= What the task requires =
Pull every line containing the word "signed" from the records.
### Records for the exercise ###
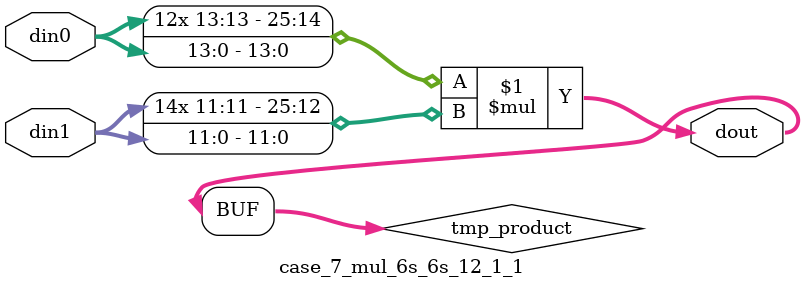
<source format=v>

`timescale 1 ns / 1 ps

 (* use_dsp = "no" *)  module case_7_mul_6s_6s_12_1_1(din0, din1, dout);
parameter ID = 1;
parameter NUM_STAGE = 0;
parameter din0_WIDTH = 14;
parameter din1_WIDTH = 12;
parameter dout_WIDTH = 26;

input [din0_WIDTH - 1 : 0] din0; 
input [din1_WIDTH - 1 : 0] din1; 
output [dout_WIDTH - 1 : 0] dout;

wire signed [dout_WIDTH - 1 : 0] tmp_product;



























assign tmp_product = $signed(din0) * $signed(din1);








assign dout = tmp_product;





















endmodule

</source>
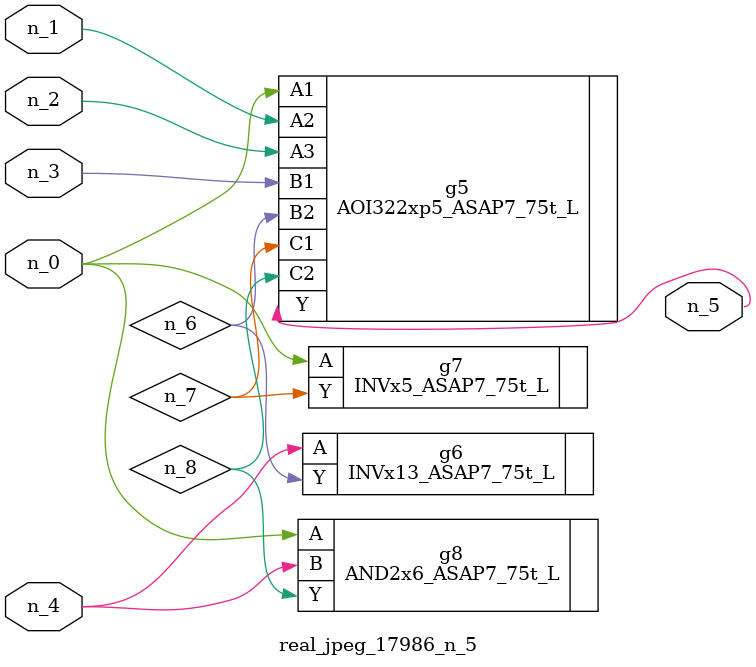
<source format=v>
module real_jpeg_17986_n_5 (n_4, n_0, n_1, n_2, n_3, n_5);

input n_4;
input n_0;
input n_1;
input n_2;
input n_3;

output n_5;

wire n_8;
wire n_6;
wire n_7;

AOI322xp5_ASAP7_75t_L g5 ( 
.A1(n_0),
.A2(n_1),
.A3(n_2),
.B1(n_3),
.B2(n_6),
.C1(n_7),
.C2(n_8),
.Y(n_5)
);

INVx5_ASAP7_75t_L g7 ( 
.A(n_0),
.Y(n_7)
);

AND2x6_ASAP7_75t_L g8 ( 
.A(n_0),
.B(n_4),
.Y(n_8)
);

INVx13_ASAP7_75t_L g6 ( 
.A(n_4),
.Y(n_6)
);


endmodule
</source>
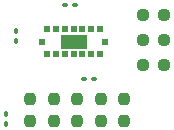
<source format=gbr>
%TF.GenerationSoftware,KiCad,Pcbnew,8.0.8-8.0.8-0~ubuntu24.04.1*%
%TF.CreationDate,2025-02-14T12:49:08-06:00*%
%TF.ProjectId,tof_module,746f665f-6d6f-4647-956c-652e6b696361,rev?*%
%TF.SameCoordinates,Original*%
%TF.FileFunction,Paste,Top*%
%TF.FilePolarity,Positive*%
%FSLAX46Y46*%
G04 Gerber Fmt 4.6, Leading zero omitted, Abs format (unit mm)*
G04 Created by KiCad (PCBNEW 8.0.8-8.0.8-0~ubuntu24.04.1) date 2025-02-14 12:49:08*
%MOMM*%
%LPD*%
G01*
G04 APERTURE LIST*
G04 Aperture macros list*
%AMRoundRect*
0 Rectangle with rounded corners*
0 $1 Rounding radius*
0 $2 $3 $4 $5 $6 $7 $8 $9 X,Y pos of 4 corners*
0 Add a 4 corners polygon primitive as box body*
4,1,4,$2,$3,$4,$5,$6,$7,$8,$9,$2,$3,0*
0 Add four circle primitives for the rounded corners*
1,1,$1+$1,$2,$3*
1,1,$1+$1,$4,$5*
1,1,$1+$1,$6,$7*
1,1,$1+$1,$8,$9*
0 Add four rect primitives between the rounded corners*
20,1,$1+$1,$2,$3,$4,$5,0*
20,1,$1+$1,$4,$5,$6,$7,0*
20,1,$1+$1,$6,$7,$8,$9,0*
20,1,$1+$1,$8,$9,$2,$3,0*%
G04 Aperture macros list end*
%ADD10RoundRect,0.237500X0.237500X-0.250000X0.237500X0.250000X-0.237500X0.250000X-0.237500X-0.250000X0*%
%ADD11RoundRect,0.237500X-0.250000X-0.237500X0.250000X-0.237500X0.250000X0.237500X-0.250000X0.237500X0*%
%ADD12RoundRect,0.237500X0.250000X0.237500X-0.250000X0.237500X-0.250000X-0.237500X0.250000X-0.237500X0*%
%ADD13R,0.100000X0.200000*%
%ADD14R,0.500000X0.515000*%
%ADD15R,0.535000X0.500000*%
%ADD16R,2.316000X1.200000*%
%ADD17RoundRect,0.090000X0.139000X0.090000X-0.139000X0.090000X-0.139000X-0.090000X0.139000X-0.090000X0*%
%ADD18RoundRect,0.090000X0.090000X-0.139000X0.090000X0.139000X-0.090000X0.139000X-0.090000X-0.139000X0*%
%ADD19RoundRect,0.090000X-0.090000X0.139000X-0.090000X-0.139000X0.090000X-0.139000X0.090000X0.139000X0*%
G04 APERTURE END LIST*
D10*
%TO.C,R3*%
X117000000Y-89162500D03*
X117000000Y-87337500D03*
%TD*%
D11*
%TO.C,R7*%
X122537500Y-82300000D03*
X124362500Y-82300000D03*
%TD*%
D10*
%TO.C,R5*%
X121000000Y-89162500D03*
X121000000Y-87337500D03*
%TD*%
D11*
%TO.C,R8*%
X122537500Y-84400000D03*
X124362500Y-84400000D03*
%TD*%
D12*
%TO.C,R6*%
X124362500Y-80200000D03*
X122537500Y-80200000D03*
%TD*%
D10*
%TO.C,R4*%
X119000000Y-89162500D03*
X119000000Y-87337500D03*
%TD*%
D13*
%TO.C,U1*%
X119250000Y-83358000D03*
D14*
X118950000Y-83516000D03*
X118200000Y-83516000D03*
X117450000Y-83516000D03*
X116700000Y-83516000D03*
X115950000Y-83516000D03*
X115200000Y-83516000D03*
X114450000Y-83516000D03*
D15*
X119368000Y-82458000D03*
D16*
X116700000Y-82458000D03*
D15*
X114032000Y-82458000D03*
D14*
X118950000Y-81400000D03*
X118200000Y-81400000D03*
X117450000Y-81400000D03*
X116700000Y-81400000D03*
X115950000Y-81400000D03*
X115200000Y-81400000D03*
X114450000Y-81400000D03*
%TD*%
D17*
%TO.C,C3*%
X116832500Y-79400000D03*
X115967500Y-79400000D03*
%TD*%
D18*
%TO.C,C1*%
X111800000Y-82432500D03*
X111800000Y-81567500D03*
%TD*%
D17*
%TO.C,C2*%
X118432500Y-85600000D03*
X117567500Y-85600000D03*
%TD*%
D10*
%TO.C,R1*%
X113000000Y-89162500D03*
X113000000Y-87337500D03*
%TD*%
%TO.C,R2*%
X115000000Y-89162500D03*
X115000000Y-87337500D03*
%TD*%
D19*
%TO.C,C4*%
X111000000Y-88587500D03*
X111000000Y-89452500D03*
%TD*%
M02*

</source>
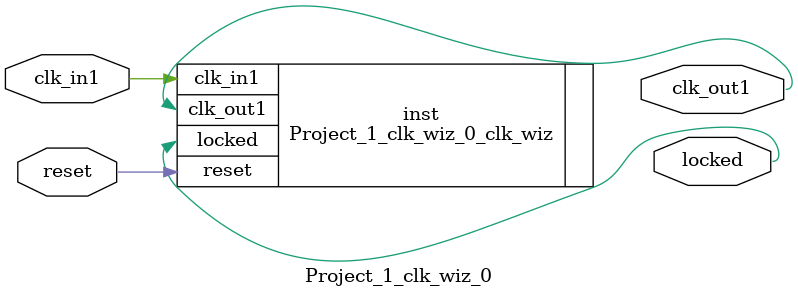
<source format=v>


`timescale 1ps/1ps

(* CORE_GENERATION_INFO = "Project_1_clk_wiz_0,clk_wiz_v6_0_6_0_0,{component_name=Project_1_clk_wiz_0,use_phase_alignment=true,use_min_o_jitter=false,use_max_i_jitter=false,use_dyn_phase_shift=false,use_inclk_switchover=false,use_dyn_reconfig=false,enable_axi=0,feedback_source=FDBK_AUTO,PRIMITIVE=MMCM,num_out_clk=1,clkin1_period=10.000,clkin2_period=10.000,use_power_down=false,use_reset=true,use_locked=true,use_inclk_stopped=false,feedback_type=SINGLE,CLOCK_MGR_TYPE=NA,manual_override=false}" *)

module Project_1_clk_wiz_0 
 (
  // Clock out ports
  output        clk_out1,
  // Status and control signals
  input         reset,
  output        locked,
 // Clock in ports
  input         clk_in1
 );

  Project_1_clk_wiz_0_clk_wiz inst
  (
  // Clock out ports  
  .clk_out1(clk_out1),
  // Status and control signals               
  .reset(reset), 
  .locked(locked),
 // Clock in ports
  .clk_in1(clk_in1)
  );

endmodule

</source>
###
= Output =
wire signed [dout_WIDTH - 1 : 0] tmp_product;
assign tmp_product = $signed(din0) * $signed(din1);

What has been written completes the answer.